# Start of Input material

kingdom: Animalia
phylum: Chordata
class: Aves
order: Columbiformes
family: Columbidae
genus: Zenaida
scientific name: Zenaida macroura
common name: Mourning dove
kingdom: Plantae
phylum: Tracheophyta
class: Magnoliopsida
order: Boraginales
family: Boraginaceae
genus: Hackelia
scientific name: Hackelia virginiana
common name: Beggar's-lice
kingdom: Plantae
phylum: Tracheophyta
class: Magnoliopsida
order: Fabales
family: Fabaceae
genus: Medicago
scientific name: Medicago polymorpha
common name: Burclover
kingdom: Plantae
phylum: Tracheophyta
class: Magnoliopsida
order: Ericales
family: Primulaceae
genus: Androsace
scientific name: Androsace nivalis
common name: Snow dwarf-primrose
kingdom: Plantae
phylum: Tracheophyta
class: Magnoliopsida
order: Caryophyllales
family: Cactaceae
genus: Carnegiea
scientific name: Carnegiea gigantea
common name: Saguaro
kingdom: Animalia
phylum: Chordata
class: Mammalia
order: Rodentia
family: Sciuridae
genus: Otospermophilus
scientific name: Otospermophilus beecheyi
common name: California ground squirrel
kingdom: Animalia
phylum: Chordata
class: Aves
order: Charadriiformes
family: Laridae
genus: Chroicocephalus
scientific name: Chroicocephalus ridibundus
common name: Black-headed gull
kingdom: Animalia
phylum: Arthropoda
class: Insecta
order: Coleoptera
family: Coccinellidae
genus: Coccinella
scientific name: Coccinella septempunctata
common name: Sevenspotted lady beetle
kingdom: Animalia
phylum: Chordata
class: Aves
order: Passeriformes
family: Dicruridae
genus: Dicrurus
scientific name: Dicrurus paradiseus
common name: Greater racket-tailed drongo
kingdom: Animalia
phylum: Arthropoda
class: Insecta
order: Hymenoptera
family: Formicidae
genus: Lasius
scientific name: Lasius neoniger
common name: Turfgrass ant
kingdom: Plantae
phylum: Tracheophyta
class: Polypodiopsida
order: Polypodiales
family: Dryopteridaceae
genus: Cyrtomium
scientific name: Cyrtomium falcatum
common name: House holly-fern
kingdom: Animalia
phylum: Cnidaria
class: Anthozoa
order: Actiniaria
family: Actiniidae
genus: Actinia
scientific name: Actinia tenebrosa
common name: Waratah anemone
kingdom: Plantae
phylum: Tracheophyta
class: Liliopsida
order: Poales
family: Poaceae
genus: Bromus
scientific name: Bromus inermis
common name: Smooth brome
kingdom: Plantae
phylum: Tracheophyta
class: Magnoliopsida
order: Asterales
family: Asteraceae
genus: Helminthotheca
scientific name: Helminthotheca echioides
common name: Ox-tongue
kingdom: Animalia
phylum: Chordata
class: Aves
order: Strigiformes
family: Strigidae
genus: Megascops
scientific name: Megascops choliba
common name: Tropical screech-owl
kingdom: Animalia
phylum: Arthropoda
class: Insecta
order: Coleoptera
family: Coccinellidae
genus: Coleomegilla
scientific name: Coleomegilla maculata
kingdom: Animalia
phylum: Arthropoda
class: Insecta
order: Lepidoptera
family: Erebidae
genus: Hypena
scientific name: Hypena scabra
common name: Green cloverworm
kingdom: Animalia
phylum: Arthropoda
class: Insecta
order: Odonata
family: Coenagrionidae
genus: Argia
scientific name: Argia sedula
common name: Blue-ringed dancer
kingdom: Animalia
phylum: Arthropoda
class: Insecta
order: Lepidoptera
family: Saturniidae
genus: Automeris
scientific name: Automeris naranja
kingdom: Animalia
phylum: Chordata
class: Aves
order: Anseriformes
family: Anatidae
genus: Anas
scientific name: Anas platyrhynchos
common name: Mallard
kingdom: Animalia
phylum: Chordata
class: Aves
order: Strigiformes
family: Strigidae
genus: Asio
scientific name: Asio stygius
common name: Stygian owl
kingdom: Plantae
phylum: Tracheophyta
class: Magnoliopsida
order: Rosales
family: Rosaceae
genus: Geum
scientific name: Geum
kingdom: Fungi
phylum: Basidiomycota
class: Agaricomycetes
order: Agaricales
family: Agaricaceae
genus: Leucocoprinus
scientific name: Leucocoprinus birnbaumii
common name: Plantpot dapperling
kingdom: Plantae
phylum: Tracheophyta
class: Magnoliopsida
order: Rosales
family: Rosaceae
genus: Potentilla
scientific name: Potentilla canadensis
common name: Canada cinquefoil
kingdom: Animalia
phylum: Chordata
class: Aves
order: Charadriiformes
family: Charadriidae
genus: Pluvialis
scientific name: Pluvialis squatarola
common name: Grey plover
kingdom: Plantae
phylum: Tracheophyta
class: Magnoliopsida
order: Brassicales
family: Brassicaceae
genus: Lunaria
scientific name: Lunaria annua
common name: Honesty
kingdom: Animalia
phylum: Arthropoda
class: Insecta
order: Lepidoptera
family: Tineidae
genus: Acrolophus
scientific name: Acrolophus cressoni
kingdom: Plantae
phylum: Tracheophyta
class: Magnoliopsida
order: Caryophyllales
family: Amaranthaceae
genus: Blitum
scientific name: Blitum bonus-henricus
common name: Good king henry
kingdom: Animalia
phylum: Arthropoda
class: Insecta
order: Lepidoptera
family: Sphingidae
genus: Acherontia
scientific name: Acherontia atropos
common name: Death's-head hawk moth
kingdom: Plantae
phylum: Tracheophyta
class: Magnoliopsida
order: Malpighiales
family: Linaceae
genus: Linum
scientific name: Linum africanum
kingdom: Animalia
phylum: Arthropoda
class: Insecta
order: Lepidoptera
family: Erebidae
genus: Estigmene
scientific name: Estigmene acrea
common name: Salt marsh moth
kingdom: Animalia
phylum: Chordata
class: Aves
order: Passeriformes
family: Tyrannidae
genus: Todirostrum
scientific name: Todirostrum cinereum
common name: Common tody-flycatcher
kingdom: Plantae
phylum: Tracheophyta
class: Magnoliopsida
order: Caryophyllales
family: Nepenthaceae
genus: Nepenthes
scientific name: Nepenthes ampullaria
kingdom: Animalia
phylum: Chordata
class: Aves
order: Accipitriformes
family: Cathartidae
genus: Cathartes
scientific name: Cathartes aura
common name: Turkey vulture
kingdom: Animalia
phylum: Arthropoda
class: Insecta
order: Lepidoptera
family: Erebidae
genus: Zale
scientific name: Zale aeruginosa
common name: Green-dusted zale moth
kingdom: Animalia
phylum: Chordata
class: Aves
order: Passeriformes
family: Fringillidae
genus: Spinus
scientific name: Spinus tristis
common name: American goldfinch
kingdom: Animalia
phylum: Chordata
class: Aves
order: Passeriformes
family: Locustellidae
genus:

# End of Input material

Rewrite the material, beginning at the line that has "scientific name: Nepenthes ampullaria" and stopping after the line that has "scientific name: Spinus tristis". Change every "phylum" to "division" and leave everything else as it is.

§ Response
scientific name: Nepenthes ampullaria
kingdom: Animalia
division: Chordata
class: Aves
order: Accipitriformes
family: Cathartidae
genus: Cathartes
scientific name: Cathartes aura
common name: Turkey vulture
kingdom: Animalia
division: Arthropoda
class: Insecta
order: Lepidoptera
family: Erebidae
genus: Zale
scientific name: Zale aeruginosa
common name: Green-dusted zale moth
kingdom: Animalia
division: Chordata
class: Aves
order: Passeriformes
family: Fringillidae
genus: Spinus
scientific name: Spinus tristis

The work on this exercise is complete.